SC has an iconic bridge that’s the only one of its kind in the US. Here’s what makes it special
The man who designed the Liberty Bridge over the Reedy River in downtown Greenville describes it as providing an amphitheater for Reedy River Falls.
Miguel Rosales, who was hired by the city of Greenville to design the pedestrian walkway, convinced Mayor Knox White he was the architect for the job because he told White, “I’ve never seen a great urban waterfall before. The bridge should be designed to complement the falls, not to compete with it,” White remembered Thursday.
The now-22-year-old bridge never gets old, not by visitors certainly, but also not by Greenvillians themselves. And it is the only one of its kind in the United States.
It has a curved deck with a single suspension cable attached on the outer zone of the curvature.

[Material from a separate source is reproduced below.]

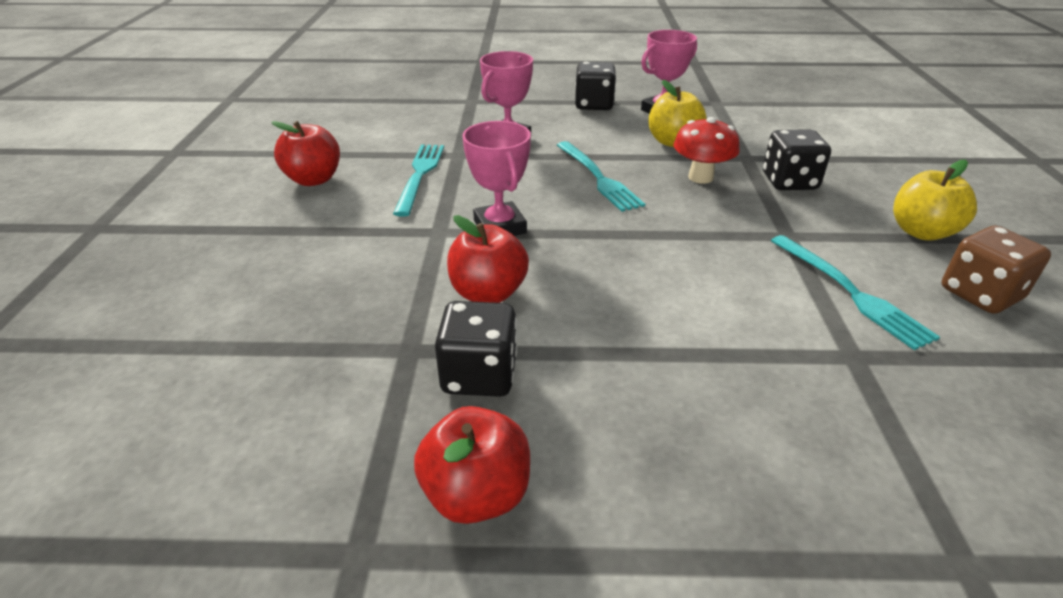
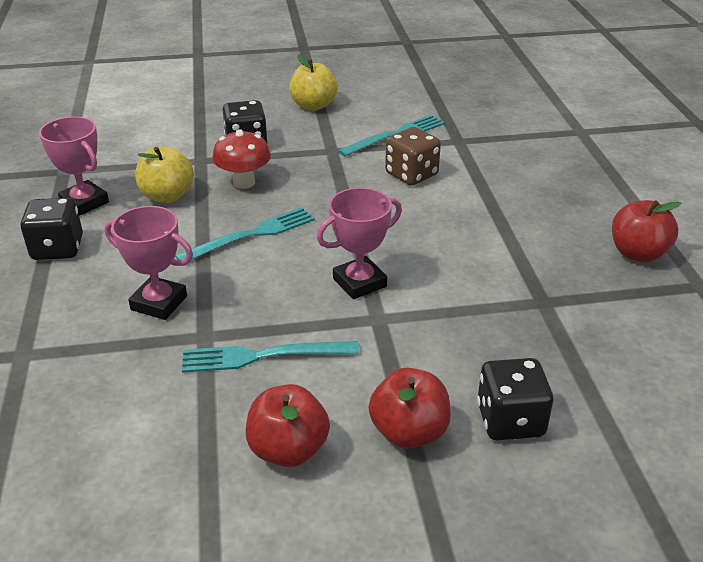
camera: 100 degrees left, 0 degrees up
black dice [435,301,517,397] -> black dice moved to [477,358,553,440]
red apple [447,215,529,303] -> red apple moved to [369,368,451,448]
brown dice [942,226,1051,314] -> brown dice moved to [385,127,441,186]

“The Liberty Bridge is considered one of the best pedestrian bridges worldwide and has received numerous international and national design awards,” the city says on its website.
It was an idea that took a great deal of effort to make happen.
White said it began with the Carolina Foothills Garden Club hiring landscape architect Andrea Means to design an early vision of Falls Park.
At the time, there was still a hulking concrete automobile bridge across the Reedy that quite literally blocked the view of what has become so famous for Greenville, the falls themselves.
White navigated tours through underbrush to show people just how magnificent the falls were.
“It was hard to access from Main Street,” White said. “It was dark under the bridge. Not a comfortable place to be.”
But he had to show them to get that old bridge torn down.
“Fair to say most residents at the time had never actually seen the falls, even people born and raised in Greenville,” he said. “We were basically saying ‘let’s spend $13 million to build a beautiful park around a waterfall you’ve never seen. Trust us!”’
The bridge was removed by 2002 and a small committee advertised for an engineer/ designer.
Rosales of Boston was chosen.
“He was surprised and delighted that a city in SC wanted to build a pedestrian bridge,” White said. “It really appealed to him. His career since then has grown — he’s achieved international status — and pedestrian bridges are his hallmark”.
The $4.5 million bridge was paid for by the City of Greenville’s Hospitality Tax and a donation from the Liberty Corporation, which was a Greenville-based insurance and media company.
The bridge is named for Liberty Corporation founder W Frank Hipp and his children, Francis M. Hipp, Herman N Hipp, B. Calhoun Hipp, and Dorothy Hipp Gunter.
It took 12 months to build.
The city website says Chris Britton, structural division manager for Taylor and Murphy, described the bridge as “an ultra lightweight bridge, which almost looks like it’s floating on air.”
Here are the specs: 345 feet long, 12 feet wide and 8 inches thick, the concrete reinforced deck is supported by a single suspension cable. The deck’s distinctive curve has a radius of 214 feet, and it is cantilevered toward the waterfall from supporting cables on the outside. The bridge deck also inclines 12 feet or 3% from east to west over the river.